I am using the following code for extracting images from pdf which is in PDFA1-a format but I am not able to get the images .
List<PDPage> list = document.getDocumentCatalog().getAllPages();
String fileName = oldFile.getName().replace(".pdf", "_cover");
int totalImages = 1;
for (PDPage page : list) {
PDResources pdResources = page.findResources();
Map pageImages = pdResources.getImages();
if (pageImages != null) {
InputStream xmlInputStream = null;
Iterator imageIter = pageImages.keySet().iterator();
while (imageIter.hasNext()) {
String key = (String) imageIter.next();
PDXObjectImage pdxObjectImage = (PDXObjectImage) pageImages.get(key);
System.out.println(convertStreamToString(xmlInputStream));
System.out.println(pdxObjectImage.hashCode());
System.out.println(pdxObjectImage.getColorSpace().getJavaColorSpace().isCS_sRGB());
pdxObjectImage.write2file(destinationDir + fileName+ "_" + totalImages);
totalImages++;
break;
}
}
}
I am able to extract images for notmal PDFs using above code but am not able to extract it for PDFA1-a format pdfs. It seems the following line
PDResources pdResources = page.findResources();
is not returning images I have even tried page.getResources() but still not getting any images.I have even tried to use itext but still it is not giving me any images.

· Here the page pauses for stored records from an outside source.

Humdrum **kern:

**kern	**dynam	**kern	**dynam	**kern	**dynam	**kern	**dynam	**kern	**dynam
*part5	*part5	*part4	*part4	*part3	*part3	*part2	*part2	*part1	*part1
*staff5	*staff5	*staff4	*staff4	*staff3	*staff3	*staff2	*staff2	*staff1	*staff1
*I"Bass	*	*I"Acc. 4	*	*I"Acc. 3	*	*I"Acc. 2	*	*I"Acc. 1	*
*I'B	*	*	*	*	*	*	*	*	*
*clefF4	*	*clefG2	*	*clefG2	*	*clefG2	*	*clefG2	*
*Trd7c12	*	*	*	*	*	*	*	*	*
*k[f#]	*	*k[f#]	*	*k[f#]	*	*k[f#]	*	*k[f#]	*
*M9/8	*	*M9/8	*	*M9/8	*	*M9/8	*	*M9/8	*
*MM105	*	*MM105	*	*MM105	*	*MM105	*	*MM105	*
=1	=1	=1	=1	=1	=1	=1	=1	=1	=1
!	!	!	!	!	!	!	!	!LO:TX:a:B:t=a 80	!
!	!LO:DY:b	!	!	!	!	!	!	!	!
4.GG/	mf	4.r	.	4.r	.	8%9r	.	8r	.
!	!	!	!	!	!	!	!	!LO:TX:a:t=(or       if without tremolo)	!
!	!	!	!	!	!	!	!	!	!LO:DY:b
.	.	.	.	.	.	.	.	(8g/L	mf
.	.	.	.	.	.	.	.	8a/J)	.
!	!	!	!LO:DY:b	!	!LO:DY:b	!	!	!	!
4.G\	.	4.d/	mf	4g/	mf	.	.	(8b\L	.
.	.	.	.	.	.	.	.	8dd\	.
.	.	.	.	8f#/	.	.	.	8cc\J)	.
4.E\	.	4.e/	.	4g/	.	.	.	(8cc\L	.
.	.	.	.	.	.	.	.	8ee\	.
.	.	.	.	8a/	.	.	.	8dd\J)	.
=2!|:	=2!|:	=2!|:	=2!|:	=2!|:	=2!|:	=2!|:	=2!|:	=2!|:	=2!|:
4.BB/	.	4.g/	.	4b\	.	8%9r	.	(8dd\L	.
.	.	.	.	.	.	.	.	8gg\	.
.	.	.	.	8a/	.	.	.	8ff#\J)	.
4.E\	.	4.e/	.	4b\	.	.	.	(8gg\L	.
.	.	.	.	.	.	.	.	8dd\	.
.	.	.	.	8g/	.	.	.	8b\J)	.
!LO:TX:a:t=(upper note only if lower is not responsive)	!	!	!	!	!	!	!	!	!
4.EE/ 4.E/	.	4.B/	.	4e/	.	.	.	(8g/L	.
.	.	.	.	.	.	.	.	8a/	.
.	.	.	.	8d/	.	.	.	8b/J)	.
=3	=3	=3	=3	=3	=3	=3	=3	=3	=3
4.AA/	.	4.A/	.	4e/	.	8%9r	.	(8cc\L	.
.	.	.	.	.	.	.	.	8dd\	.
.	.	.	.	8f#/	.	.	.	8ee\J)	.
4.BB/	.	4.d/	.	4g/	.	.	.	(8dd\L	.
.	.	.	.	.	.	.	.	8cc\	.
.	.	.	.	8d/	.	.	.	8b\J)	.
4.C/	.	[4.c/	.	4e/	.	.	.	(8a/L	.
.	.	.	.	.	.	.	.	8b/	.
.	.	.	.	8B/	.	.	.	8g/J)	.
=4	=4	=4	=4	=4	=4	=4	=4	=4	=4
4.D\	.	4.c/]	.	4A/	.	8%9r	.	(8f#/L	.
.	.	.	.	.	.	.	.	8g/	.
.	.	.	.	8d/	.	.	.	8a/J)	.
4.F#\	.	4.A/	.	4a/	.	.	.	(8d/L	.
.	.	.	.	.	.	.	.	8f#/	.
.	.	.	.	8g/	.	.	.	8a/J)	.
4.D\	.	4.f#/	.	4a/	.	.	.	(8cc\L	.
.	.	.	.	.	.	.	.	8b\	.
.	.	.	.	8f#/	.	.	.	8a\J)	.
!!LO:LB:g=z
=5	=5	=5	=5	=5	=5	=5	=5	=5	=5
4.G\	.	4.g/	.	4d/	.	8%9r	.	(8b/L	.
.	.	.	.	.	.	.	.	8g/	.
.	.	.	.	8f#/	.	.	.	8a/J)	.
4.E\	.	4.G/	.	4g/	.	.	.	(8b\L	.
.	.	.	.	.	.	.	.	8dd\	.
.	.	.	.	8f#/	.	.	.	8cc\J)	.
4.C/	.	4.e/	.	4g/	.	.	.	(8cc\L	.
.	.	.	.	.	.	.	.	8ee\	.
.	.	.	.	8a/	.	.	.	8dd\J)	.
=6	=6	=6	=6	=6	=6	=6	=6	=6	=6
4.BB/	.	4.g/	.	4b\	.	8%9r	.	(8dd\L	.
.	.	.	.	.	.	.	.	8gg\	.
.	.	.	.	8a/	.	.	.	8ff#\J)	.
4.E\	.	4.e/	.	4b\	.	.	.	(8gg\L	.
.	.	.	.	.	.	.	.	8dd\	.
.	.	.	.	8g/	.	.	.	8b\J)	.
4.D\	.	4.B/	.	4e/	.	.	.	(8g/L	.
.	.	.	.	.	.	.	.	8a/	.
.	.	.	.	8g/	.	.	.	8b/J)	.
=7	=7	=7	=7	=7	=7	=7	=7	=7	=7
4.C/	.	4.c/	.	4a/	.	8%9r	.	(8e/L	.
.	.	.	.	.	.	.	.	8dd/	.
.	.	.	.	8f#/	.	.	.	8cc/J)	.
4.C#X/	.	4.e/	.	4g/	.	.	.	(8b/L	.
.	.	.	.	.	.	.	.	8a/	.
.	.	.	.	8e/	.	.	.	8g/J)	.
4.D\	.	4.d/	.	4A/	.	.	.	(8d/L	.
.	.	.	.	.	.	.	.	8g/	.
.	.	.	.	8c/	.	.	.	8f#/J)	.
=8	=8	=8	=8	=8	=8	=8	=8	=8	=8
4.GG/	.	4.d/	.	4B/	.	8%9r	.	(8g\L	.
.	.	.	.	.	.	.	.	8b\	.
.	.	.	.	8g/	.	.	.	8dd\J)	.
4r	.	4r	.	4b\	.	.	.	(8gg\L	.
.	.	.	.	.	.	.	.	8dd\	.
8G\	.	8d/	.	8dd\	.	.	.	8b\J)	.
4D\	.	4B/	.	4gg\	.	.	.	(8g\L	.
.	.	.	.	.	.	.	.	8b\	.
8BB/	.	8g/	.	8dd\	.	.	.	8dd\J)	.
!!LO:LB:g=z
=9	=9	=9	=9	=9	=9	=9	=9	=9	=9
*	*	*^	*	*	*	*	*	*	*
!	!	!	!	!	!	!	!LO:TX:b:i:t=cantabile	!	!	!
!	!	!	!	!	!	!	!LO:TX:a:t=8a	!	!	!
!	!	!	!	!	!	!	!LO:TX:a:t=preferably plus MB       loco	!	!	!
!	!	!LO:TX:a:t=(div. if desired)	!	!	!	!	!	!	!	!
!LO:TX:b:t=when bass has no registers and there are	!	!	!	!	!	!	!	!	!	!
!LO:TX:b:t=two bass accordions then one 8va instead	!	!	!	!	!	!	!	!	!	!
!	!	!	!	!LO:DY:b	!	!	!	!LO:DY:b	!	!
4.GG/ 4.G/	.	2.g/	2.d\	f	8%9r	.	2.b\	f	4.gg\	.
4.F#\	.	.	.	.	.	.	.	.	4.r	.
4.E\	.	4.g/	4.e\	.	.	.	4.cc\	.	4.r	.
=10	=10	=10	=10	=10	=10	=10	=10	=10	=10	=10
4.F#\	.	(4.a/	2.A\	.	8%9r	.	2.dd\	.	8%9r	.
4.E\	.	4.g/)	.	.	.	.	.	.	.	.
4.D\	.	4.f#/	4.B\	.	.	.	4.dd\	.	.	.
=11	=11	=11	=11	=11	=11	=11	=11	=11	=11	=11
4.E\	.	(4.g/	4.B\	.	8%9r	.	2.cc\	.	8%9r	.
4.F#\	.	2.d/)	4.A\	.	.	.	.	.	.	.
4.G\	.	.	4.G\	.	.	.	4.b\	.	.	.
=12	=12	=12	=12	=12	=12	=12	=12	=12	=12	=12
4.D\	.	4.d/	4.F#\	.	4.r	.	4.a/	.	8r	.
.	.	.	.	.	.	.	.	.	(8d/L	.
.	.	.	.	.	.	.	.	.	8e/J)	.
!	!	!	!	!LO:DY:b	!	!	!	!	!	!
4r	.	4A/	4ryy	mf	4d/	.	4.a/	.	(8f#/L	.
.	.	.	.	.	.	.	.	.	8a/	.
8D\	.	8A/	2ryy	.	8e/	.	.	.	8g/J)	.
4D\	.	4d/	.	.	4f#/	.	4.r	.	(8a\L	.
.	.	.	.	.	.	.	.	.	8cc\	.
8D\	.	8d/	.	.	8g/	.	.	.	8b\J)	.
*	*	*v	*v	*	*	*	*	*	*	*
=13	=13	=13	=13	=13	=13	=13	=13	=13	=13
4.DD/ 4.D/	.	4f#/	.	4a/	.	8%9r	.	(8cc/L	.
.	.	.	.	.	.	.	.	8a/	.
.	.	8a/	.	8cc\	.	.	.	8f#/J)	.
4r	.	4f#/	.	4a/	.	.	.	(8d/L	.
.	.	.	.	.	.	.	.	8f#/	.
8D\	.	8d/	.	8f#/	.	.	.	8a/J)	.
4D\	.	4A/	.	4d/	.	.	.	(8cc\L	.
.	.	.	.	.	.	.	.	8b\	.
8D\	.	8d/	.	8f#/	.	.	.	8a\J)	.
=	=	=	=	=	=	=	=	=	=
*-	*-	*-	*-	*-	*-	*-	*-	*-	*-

If i try to convert the page of PDF to image using the following code
BufferedImage bufferedImage = page.convertToImage();
File outputfile = new File(destinationDir+"image1.JPEG");
ImageIO.write(bufferedImage, "JPEG", outputfile);
these images seem to have no metadata associated with them So I still am not able to know their dpi or whether they are color or grey scale.
Currently I am using PDFBox for doing this.I have already spent 2 days on this searching on google but still I havent found any code or documentation for doing this.
How to do this in java ??
Is it possible to get DPI or whether the pdf is color or black and white without extracting the images ??